## Records contained in a dataset
☆ ☆ ☆ ☆ ☆
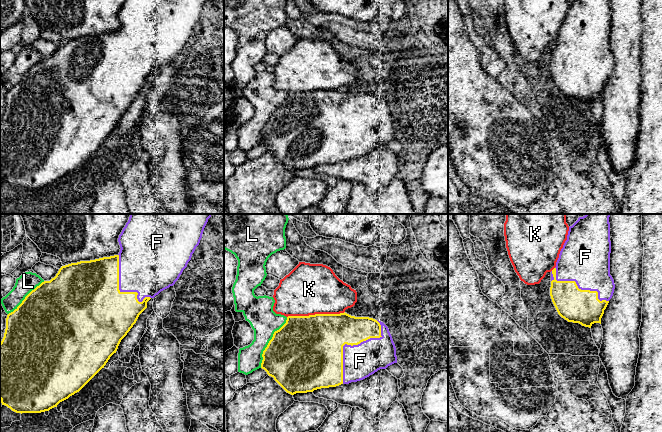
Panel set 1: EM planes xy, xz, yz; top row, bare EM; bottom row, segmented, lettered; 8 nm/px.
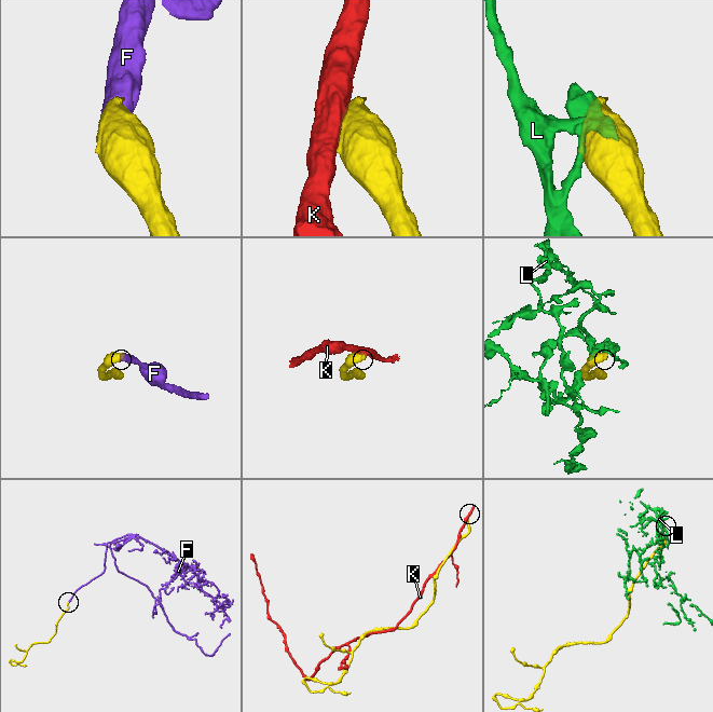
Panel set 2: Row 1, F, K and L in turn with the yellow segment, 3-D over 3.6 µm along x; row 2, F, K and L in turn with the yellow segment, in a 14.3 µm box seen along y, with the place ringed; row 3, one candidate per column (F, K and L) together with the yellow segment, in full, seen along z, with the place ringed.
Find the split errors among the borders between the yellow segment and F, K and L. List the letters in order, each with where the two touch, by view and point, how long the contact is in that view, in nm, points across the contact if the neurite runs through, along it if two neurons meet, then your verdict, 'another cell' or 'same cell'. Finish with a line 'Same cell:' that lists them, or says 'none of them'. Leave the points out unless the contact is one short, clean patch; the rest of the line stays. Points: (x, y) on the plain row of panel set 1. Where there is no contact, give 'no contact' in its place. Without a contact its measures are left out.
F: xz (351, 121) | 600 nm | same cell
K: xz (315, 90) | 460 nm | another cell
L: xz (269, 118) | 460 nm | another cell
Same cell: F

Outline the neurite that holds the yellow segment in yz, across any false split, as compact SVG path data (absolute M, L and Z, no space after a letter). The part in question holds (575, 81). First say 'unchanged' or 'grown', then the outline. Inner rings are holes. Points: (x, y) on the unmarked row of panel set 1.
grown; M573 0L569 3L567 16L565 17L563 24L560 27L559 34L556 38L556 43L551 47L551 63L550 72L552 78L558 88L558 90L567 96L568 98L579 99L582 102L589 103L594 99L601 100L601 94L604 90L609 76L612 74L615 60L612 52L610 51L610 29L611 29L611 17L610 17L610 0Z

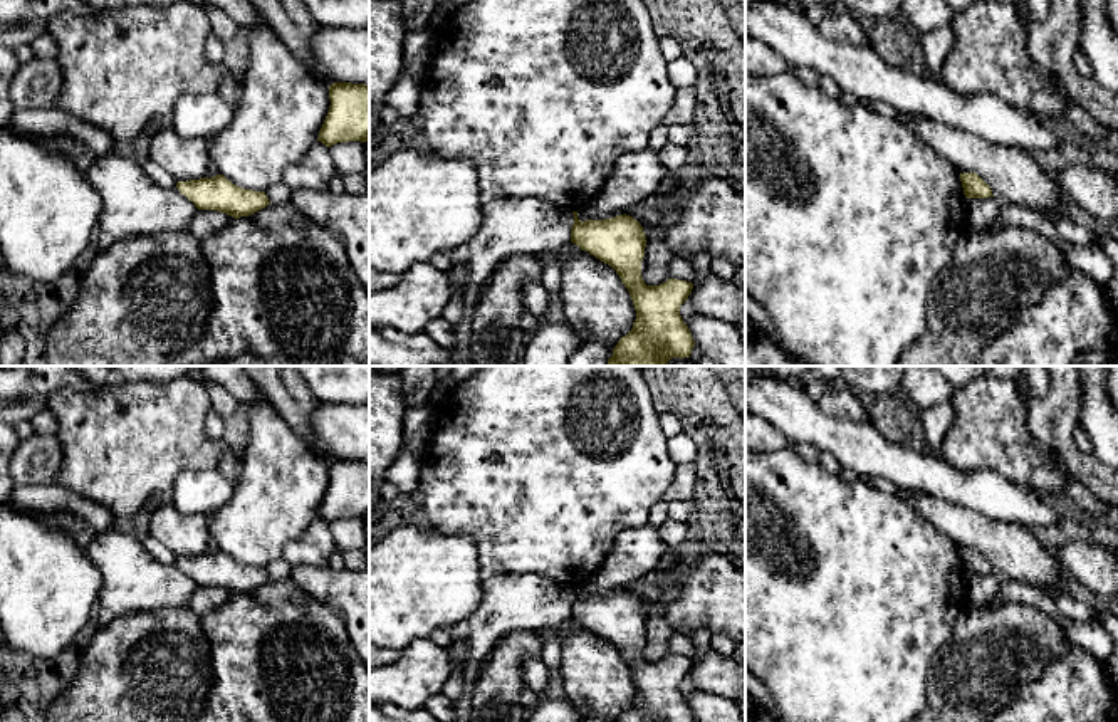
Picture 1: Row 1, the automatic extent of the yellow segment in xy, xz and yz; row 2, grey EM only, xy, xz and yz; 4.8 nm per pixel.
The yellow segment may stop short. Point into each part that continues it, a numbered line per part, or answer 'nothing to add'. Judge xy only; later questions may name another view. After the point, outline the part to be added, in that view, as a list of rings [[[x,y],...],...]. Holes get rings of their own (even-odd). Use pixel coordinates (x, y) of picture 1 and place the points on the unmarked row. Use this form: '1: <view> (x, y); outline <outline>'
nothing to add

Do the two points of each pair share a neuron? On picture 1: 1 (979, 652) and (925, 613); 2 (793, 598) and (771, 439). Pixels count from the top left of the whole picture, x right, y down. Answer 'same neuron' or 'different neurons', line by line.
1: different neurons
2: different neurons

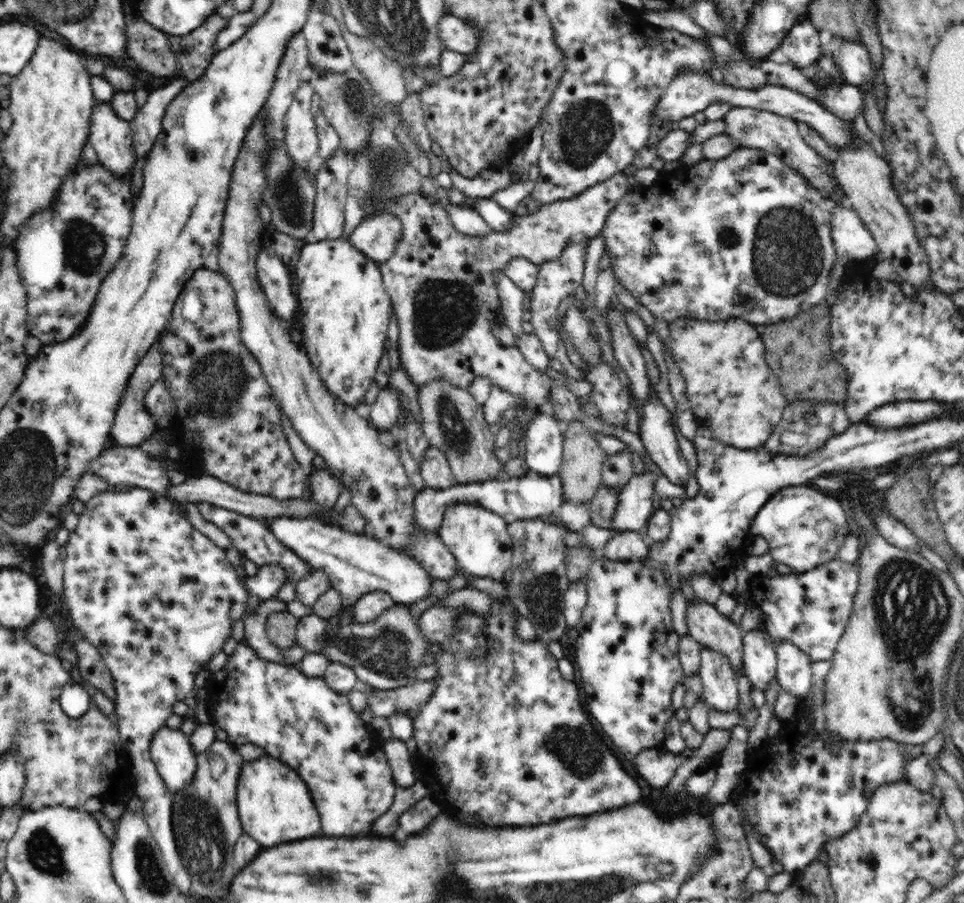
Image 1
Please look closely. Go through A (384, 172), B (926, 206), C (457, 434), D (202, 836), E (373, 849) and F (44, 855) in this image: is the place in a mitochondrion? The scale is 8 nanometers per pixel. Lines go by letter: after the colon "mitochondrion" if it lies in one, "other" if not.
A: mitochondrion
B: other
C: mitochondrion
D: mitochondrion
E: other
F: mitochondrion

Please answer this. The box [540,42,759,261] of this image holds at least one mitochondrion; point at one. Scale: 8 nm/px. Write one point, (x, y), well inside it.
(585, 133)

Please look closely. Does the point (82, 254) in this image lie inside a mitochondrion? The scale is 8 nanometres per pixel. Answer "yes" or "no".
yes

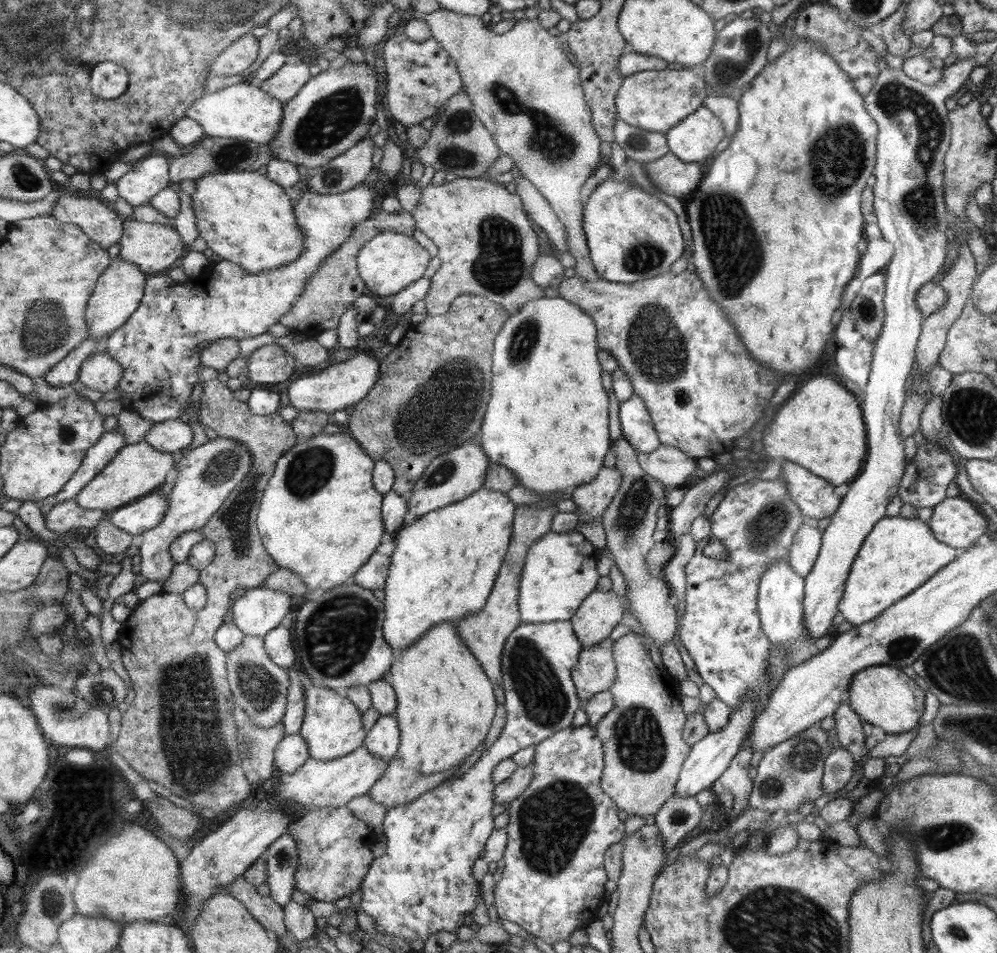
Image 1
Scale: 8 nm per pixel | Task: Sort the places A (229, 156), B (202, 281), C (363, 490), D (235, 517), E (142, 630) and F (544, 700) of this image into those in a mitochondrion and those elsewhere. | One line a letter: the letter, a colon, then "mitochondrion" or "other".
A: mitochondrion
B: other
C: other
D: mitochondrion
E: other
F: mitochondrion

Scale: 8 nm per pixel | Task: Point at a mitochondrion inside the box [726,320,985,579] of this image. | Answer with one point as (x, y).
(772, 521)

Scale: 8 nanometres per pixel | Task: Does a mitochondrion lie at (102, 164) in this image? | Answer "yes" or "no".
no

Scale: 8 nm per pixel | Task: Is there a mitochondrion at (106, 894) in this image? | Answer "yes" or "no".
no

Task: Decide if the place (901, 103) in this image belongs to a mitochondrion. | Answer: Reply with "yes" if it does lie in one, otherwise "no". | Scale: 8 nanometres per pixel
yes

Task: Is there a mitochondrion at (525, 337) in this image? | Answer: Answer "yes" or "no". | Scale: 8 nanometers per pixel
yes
☆ ☆ ☆ ☆ ☆
## THE PROBLEM
Copy the lines above exactly and exclude every image.

## TASK SOLUTION
Panel set 1: EM planes xy, xz, yz; top row, bare EM; bottom row, segmented, lettered; 8 nm/px.
Panel set 2: Row 1, F, K and L in turn with the yellow segment, 3-D over 3.6 µm along x; row 2, F, K and L in turn with the yellow segment, in a 14.3 µm box seen along y, with the place ringed; row 3, one candidate per column (F, K and L) together with the yellow segment, in full, seen along z, with the place ringed.
Find the split errors among the borders between the yellow segment and F, K and L. List the letters in order, each with where the two touch, by view and point, how long the contact is in that view, in nm, points across the contact if the neurite runs through, along it if two neurons meet, then your verdict, 'another cell' or 'same cell'. Finish with a line 'Same cell:' that lists them, or says 'none of them'. Leave the points out unless the contact is one short, clean patch; the rest of the line stays. Points: (x, y) on the plain row of panel set 1. Where there is no contact, give 'no contact' in its place. Without a contact its measures are left out.
F: xz (351, 121) | 600 nm | same cell
K: xz (315, 90) | 460 nm | another cell
L: xz (269, 118) | 460 nm | another cell
Same cell: F

Outline the neurite that holds the yellow segment in yz, across any false split, as compact SVG path data (absolute M, L and Z, no space after a letter). The part in question holds (575, 81). First say 'unchanged' or 'grown', then the outline. Inner rings are holes. Points: (x, y) on the unmarked row of panel set 1.
grown; M573 0L569 3L567 16L565 17L563 24L560 27L559 34L556 38L556 43L551 47L551 63L550 72L552 78L558 88L558 90L567 96L568 98L579 99L582 102L589 103L594 99L601 100L601 94L604 90L609 76L612 74L615 60L612 52L610 51L610 29L611 29L611 17L610 17L610 0Z

Picture 1: Row 1, the automatic extent of the yellow segment in xy, xz and yz; row 2, grey EM only, xy, xz and yz; 4.8 nm per pixel.
The yellow segment may stop short. Point into each part that continues it, a numbered line per part, or answer 'nothing to add'. Judge xy only; later questions may name another view. After the point, outline the part to be added, in that view, as a list of rings [[[x,y],...],...]. Holes get rings of their own (even-odd). Use pixel coordinates (x, y) of picture 1 and place the points on the unmarked row. Use this form: '1: <view> (x, y); outline <outline>'
nothing to add

Do the two points of each pair share a neuron? On picture 1: 1 (979, 652) and (925, 613); 2 (793, 598) and (771, 439). Pixels count from the top left of the whole picture, x right, y down. Answer 'same neuron' or 'different neurons', line by line.
1: different neurons
2: different neurons

Image 1
Please look closely. Go through A (384, 172), B (926, 206), C (457, 434), D (202, 836), E (373, 849) and F (44, 855) in this image: is the place in a mitochondrion? The scale is 8 nanometers per pixel. Lines go by letter: after the colon "mitochondrion" if it lies in one, "other" if not.
A: mitochondrion
B: other
C: mitochondrion
D: mitochondrion
E: other
F: mitochondrion

Please answer this. The box [540,42,759,261] of this image holds at least one mitochondrion; point at one. Scale: 8 nm/px. Write one point, (x, y), well inside it.
(585, 133)

Please look closely. Does the point (82, 254) in this image lie inside a mitochondrion? The scale is 8 nanometres per pixel. Answer "yes" or "no".
yes

Image 1
Scale: 8 nm per pixel | Task: Sort the places A (229, 156), B (202, 281), C (363, 490), D (235, 517), E (142, 630) and F (544, 700) of this image into those in a mitochondrion and those elsewhere. | One line a letter: the letter, a colon, then "mitochondrion" or "other".
A: mitochondrion
B: other
C: other
D: mitochondrion
E: other
F: mitochondrion

Scale: 8 nm per pixel | Task: Point at a mitochondrion inside the box [726,320,985,579] of this image. | Answer with one point as (x, y).
(772, 521)

Scale: 8 nanometres per pixel | Task: Does a mitochondrion lie at (102, 164) in this image? | Answer "yes" or "no".
no

Scale: 8 nm per pixel | Task: Is there a mitochondrion at (106, 894) in this image? | Answer "yes" or "no".
no

Task: Decide if the place (901, 103) in this image belongs to a mitochondrion. | Answer: Reply with "yes" if it does lie in one, otherwise "no". | Scale: 8 nanometres per pixel
yes

Task: Is there a mitochondrion at (525, 337) in this image? | Answer: Answer "yes" or "no". | Scale: 8 nanometers per pixel
yes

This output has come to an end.